Re: ISSUE-1: Status of RDFa Profiles from Mark Birbeck on 2010-03-14 (public-rdfa-wg@w3.org from March 2010)

From: Mark Birbeck <mark.birbeck@webbackplane.com>
Date: Sun, 14 Mar 2010 11:19:34 +0000
To: Ivan Herman <ivan@w3.org>
Cc: Ben Adida <ben@adida.net>, Manu Sporny <msporny@digitalbazaar.com>, RDFa WG <public-rdfa-wg@w3.org>
Message-ID: <640dd5061003140419p2624c1beidd3ad47a03014ade@mail.gmail.com>
Hi Ivan,

I think we might be getting to some pretty fundamental discussions
here, about the future of the semantic web and who our audience should
be. (Which is good. :))


> On 2010-3-12 11:46 , Mark Birbeck wrote:
>> Hi Ben,
>>
> [skip]
>>
>> In fact, I believe that we would have failed if we have not (a)
>> provided them with a way to write things simply, like @rel="knows",
>> and (b) ensured that they *never* need to use another prefix again
>> (unless they want to).
>>
>
> While I full agree with (a), I actually disagree with (b).
>
> My feeling is that we are forgetting about one of the major advantages
> of RDFa over, say, microdata (and whether we like it or not, I consider
> microdata as being here to say). And that is that RDFa scales gracefully
> over vocabularies while microdata (or microformats) do not. And that is
> due to the prefix mechanism.

RDFa scales because it took into account URIs -- the building-block of
the semantic web.

How you reflect those URIs is another thing entirely. You could use a
single token ("name"), integers ("7344589"), or a prefix mechanism
("foaf:name"); whatever you use, as long as it maps to a URI, it
scales.

I realise people might say "GRDDL", but the problem is that
Microformats were not designed to map -- that was a layer of
interpretation applied by others. This means that when parsing you can
never be certain of the author's intent, so you could never be
definitive in your mapping to URIs.

And I realise you might also say, that


PREFIXES

Prefixes are a way of saying 'here is a vocabulary and you can use any
term from it, simply by appending the term to a base URI'.
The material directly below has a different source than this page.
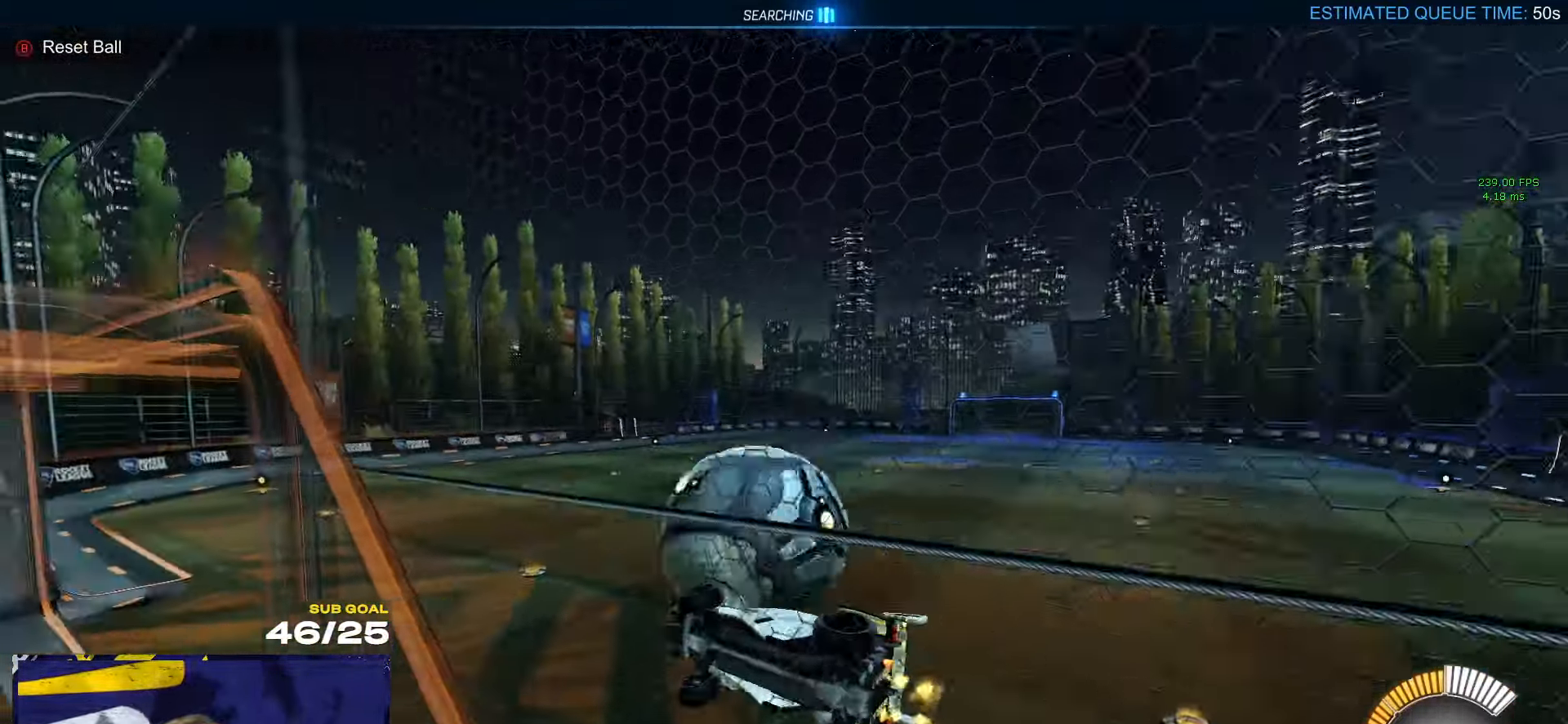
{"buttons": ["R2"], "left_stick": "center", "right_stick": "center", "events": [[200, "R1", "down"], [450, "R1", "up"], [450, "left_stick", "center"]]}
However, it has become clear to me in my ontology work (and I'm not
alone in this), that what you invariably end up doing is bringing
together a collection of terms for a particular purpose -- terms that
come from different vocabularies.

I'll give you two examples, one from my own work, and one being
Google's vocabularies.


ARGOTS

A year or so ago I was commissioned to create an ontology for
government consultations. After looking at it for a while, I concluded
that a consultation is effectively a foaf:Document, with a dc:type of
'consultation':

  _:a a foaf:Document .
  _:a dc:type xyz:Consultation .

I was off and running, and so far I had only had to invent one term --
xyz:Consultation.

However, whilst I hadn't had to invent many terms, I did need some way
to say to people that they should use a combination of
'foaf:Document", 'dc:type' and 'xyz:Consultation'. I came up with the
idea of an 'argot', which is a combination of terms from various
vocabularies, and defined the ontology accordingly [1]. (You'll see
that whilst there are 15 or so terms, only one of them was created by
me -- the rest come from FOAF and Dublin Core.)

Interestingly enough, I then heard that Dublin Core had been thinking
along the same lines, creating something they called 'application
profiles' [2].


GOOGLE

Now, let's pretend to be Google. We want to create an easy way for
people to mark up documents that contain information about products
for sale -- the same as the consultation example.

However, they don't want people to have to start their documents with
a whole bunch of namespaces declarations, so they decide not to simply
use 'as is' the various vocabularies that are around, and instead
create all of the terms they need in their own, single, namespace.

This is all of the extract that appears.